FORT WORTH, Texas — D.R. Horton Inc., the nation's largest homebuilder, said it swung to a loss in the last three months of 2007, hurt by hefty charges to write down inventory and declining land values.

Amid a housing slump, cancellation rates remained high and pushed down sales orders 52 percent from a year ago. In the nation's biggest market, California, Horton's sales orders fell 72 percent. Orders tumbled 65 percent in Colorado, Illinois, Minnesota and Wisconsin, and 56 percent in New Jersey, North Carolina and Pennsylvania. They fell 59 percent in Arizona, New Mexico and Utah.

"I don't see a recovery in California in the next 12 months," said Chief Executive Donald J. Tomnitz.

Horton's losses in the quarter that ended Dec. 31 totaled $128.8 million, or 41 cents per share, compared with profit of $109.7 million, or 35 cents, a year earlier, the company said Thursday. The most recent quarter, the first in Horton's new fiscal year, included $245.5 million in pretax charges to write down inventory and the value of land deposits.

Revenue plunged to $1.71 billion from $2.8 billion a year ago. The builder closed on 6,549 homes, down sharply from 10,202 a year earlier.

Analysts surveyed by Thomson Financial expected a loss of 25 cents per share on revenue of $1.62 billion.

D.R. Horton said its sales order backlog of homes under contract stood at 8,138 homes, or $2.0 billion, as of Dec. 31, compared with 16,694 homes, or $4.7 billion, a year earlier. The cancellation rate for the first quarter was 44 percent, down from 48 percent in the previous quarter.

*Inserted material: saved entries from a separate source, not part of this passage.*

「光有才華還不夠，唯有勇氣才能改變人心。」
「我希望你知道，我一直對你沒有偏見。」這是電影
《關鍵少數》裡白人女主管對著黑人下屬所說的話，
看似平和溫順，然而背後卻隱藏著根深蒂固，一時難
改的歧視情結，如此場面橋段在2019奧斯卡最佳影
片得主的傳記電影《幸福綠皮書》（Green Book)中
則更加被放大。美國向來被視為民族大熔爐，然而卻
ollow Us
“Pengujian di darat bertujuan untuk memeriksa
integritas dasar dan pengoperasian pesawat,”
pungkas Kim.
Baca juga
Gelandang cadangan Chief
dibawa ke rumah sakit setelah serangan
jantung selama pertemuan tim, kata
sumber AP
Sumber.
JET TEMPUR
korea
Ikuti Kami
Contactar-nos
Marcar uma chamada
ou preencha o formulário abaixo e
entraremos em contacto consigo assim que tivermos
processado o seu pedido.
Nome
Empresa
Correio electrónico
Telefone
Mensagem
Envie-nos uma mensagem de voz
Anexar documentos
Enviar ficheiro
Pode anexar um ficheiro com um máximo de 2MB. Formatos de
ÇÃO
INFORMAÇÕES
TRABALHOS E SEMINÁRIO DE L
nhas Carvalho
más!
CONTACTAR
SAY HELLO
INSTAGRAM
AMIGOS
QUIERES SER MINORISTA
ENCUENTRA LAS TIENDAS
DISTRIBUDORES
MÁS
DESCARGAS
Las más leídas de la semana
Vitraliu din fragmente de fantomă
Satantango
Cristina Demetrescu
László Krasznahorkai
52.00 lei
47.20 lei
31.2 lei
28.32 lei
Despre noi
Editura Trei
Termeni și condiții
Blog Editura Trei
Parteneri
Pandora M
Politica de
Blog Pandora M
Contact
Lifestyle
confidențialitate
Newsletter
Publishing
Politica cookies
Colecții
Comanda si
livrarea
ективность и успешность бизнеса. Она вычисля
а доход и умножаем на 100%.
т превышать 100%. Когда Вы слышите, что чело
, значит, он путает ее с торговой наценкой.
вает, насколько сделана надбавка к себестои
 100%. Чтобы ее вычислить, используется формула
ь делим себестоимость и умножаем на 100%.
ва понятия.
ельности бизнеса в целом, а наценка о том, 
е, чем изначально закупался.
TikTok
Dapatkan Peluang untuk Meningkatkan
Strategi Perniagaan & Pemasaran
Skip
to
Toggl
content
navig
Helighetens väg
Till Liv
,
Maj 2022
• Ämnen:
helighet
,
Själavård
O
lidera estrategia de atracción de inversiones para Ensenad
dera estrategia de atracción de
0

"Market conditions remained challenging in our December quarter as inventory levels of both new and existing homes remained high while pricing remained very competitive," said Donald R. Horton, chairman, in a statement.

He said lending standards remained restrictive and buyers viewed home buying cautiously. He expects the housing environment to remain challenging.

The company's 2008 goal is to generate at least $1 billion in cash flow from operations. In the first quarter it generated more than $550 million in cash flow from operations, mainly driven by $476 million from the reduction of inventories.

Company officials said they would continue to cut prices or give buyers incentives to meet sales goals. They said the toughest markets included California, Las Vegas, Arizona, and Florida. The sales decline was a more modest 18 percent in the south-central states.

Banc of America Securities analyst Daniel Oppenheim said Horton's write-downs were more modest compared with other builders in the same quarter. That was because the company had conservatively assumed that sales and home prices would keep weakening.

Horton has taken $1.8 billion in cumulative write-downs. Oppenheim predicted the company will take further write-downs of $1.2 billion.